I’ve learned over the past nearly ten years that I will take those godwinks when I get them. I don’t have answers to the mysteries of the universe, but I do know that it is we who must heal ourselves. No one can talk us through impending meltdowns, and to be honest, if they happen, they happen. We have not failed if we lose it, stay buried deep in our blankets for the day, dance, sing, remember. Rumination about a beautiful moment is okay too. See, however you handle your tough days is okay, as long as you’re not hurting yourself. Grief is powerful enough to take someone through a time of madness. Most of the time we come out of it and learn to reframe and restructure our lives so we can live in a much different world than the one we lived in when our kids were still alive. Our entire existence changes when someone we love dies.

The next day after navigating a loved one’s birthday or angelversary, is a lot like a hangover; I’m exhausted today. There was absolutely no reason to repress my feelings, but I did. His angelversary is far more challenging than his birthday.

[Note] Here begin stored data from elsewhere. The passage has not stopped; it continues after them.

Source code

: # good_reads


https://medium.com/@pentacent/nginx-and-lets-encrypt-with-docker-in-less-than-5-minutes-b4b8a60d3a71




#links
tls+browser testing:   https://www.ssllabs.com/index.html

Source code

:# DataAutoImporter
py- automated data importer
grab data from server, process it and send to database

No one who hasn’t “been there” can judge the rightness or wrongness of how we handle our grief process on significant days. How I managed yesterday was a success. I’m here again on a brand-new day. I will always miss my son, and as I promise my fellow grievers, especially those who are newly grieving, the intensity of our feelings does decrease over the years. Nine years and eight months ago I was an absolute wreck. I was so lost, I could barely manage basic functions. Since Rikki’s death, I’ve poured myself into academia, getting degrees so I can help someone else who is in pain to navigate safely to the other side where healing takes place, and where we can finally rest in the reality that we have choices, even when we are experiencing heartbreak.

I want to encourage those of you who have birthdays, angelversaries, or other significant days coming up, they’re bittersweet; they just are. Weep, eat, sleep, write, or do whatever emotionally sound activity you can engage in. The day will hurt you and it will make you smile, and then, it will make you cry – in no particular order.

I survived another birthday; this year with nothing to do, I used the non-destructive coping skills I have developed over the years through education and therapy to help me navigate a bittersweet day.

And you know what? My process was okay. And so is yours.